Configuration Guide

This guide explains how to customize your experiments. The project uses a layered configuration system, which gives you flexibility in how you define settings. The order of precedence is:

  1. Runtime Arguments (Highest precedence): Parameters passed directly when initializing global_parameters in a script.

  2. config.yml File: A central YAML file in your project root for most customizations.

  3. Hardcoded Defaults (Lowest precedence): The default values set within the package source code.


The config.yml File

This is the recommended method for most configuration. It is safe from being overwritten by package updates and keeps all your settings in one place.

  1. Create the File: Copy the config.yml.example from the repository root to a new file named config.yml.

  2. Edit: Uncomment and change the parameters you wish to modify. Any parameter you don’t specify will use its default value.

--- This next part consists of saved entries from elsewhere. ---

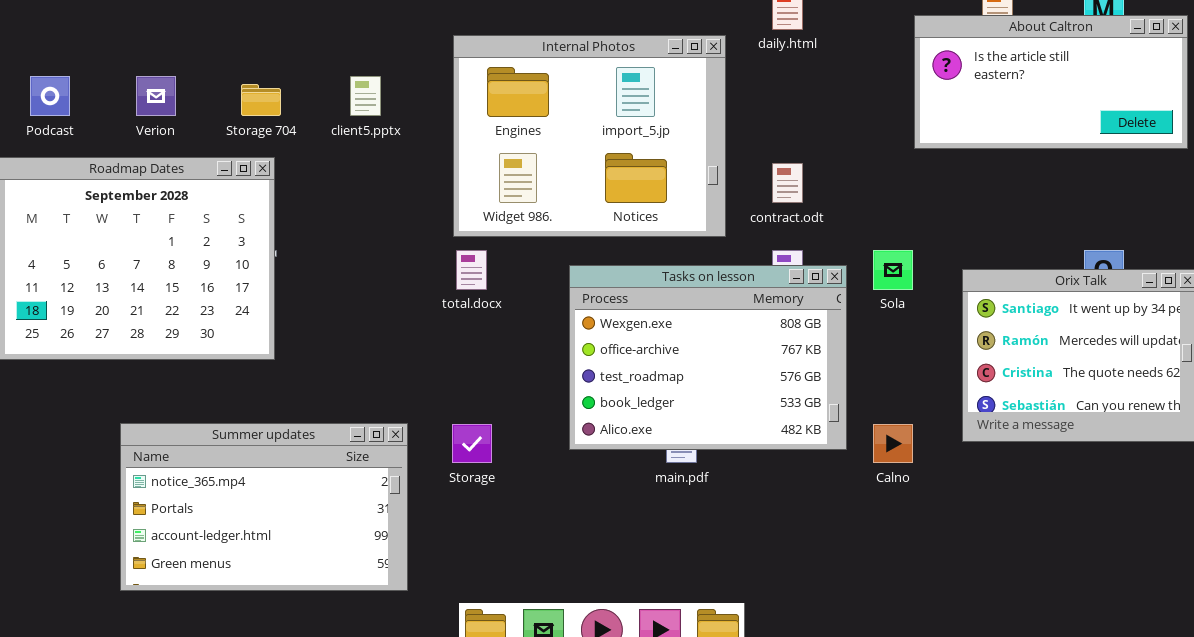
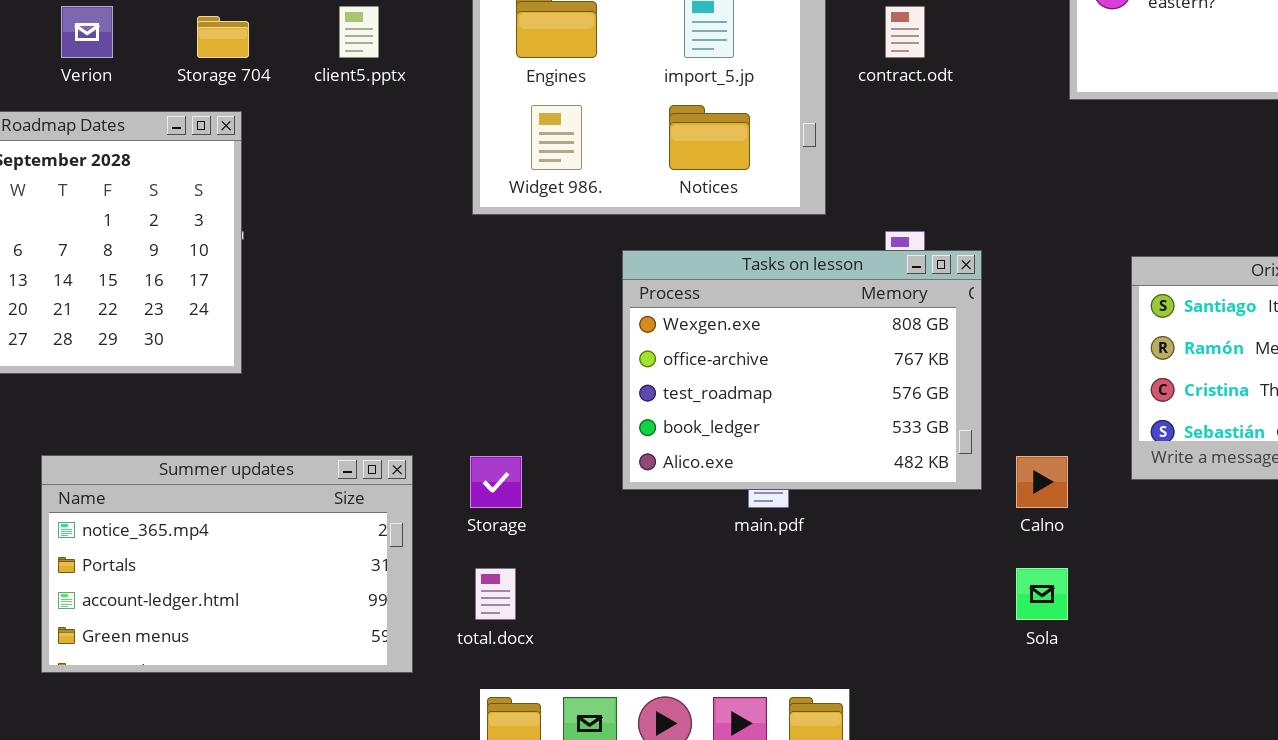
contract.odt: [772,163,803,203] -> [885,6,925,58], moved
total.docx: [456,250,487,290] -> [475,568,516,620], moved
Sola: [873,250,913,290] -> [1016,568,1068,620], moved

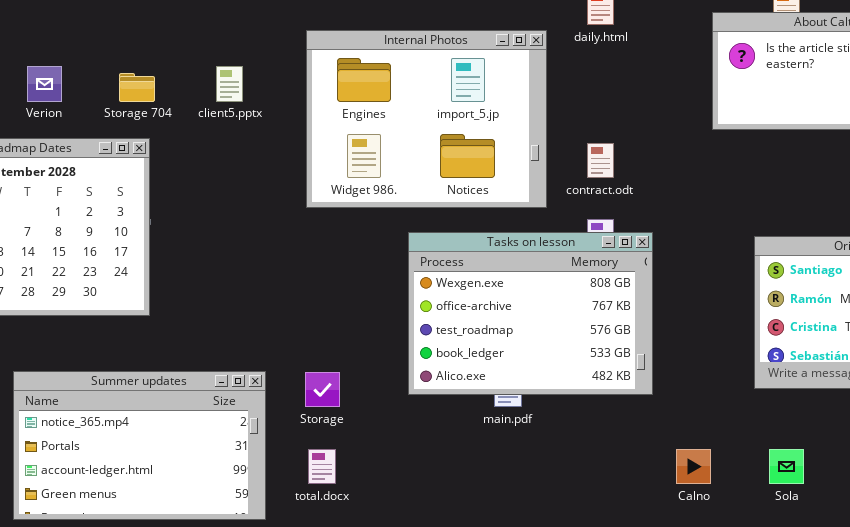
contract.odt: [885,6,925,58] -> [587,143,614,178], moved
Calno: [1016,456,1068,508] -> [676,449,711,484], moved
Sola: [1016,568,1068,620] -> [769,449,804,484], moved

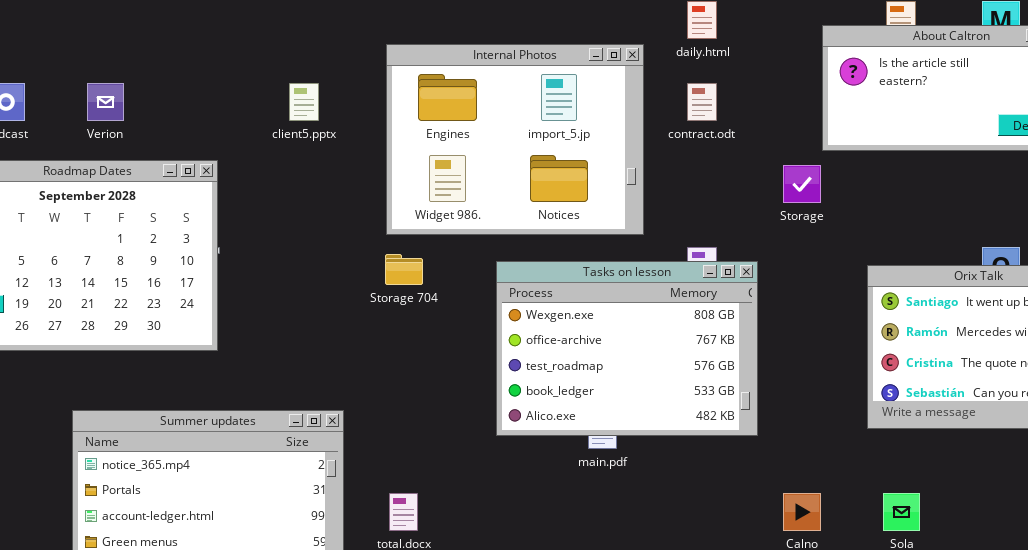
Storage 704: [119,73,155,102] -> [385,254,423,285], moved
contract.odt: [587,143,614,178] -> [687,83,717,121], moved
Storage: [305,372,340,407] -> [783,165,821,203], moved

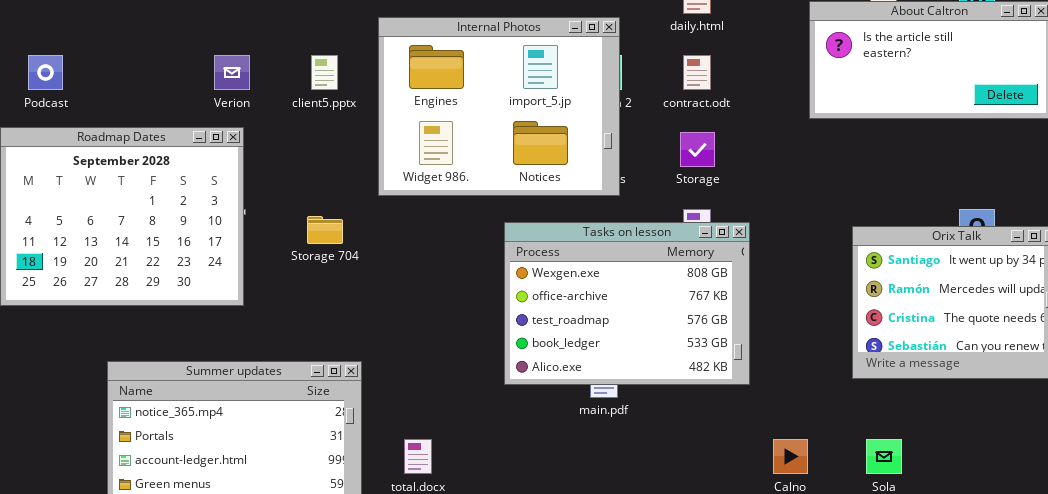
Internal Photos: [386,44,644,235] -> [378,17,620,196], moved
Verion: [87,83,124,121] -> [214,55,250,90], moved
Storage: [783,165,821,203] -> [680,132,715,167], moved
Storage 704: [385,254,423,285] -> [307,216,343,244], moved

The config.yml is split into three main sections:

1. global_params (in config.yml)

These settings control the overall behavior of the experiment, such as file paths, number of iterations, and logging verbosity.

global_params:
  # Path to your dataset
  input_csv_path: "data/my_dataset.csv"
  # Number of grid search iterations to run
  n_iter: 20
  # List of models to include in the base learner pool
  model_list: ["logisticRegression", "randomForest", "XGBoost"]
  # Verbosity level for console output
  verbose: 2
  # Number of parallel jobs for grid search
  grid_n_jobs: 8
  # The root directory for saving project outputs
  base_project_dir: "HFE_GA_experiments/"
  # Use a smaller, faster grid for testing and debugging
  testing: False
  # Number of rows to sample from the dataset for quick tests (0 = use all)
  test_sample_n: 0

2. ga_params

These control the core genetic algorithm process.

ga_params:
  nb_params: [8, 16]       # Num base learners per ensemble
  pop_params: [50]         # Population size
  g_params: [100]          # Num generations

3. grid_params

This defines the hyperparameter search space for each grid search iteration. You can override entire lists or specific values.

grid_params:
  weighted: ["unweighted"] # Only use unweighted for a faster run
  resample: ["undersample", None]
  corr: [0.95]

Programmatic Configuration (In Scripts/Notebooks)

For quick tests or dynamic settings, you can override any parameter at runtime by passing it as a keyword argument to global_parameters. These arguments will take precedence over both the config.yml file and the hardcoded defaults.

from tqdm import tqdm
from ml_grid.util.global_params import global_parameters
from ml_grid.util.grid_param_space_ga import Grid
from ml_grid.pipeline import data, main_ga

# This will load from config.yml first, then apply the overrides below
global_params = global_parameters(
    config_path='config.yml',
    input_csv_path="data/another_dataset.csv", # Override path from config
    n_iter=5,                                  # Override n_iter for a quick run
    verbose=3                                  # Override verbosity
)

# The main loop is then executed as shown in the Quickstart section
grid = Grid(
    global_params=global_params,
    config_path='config.yml'
)

for i in tqdm(range(global_params.n_iter)):
    local_param_dict = next(grid.settings_list_iterator)
    ml_grid_object = data.pipe(
        global_params=global_params,
        file_name=global_params.input_csv_path,
        local_param_dict=local_param_dict,
        base_project_dir=global_params.base_project_dir,
        param_space_index=i,
    )
    main_ga.run(ml_grid_object, local_param_dict=local_param_dict, global_params=global_params).execute()

This level of configuration gives you full control over the scope and depth of your hyperparameter search.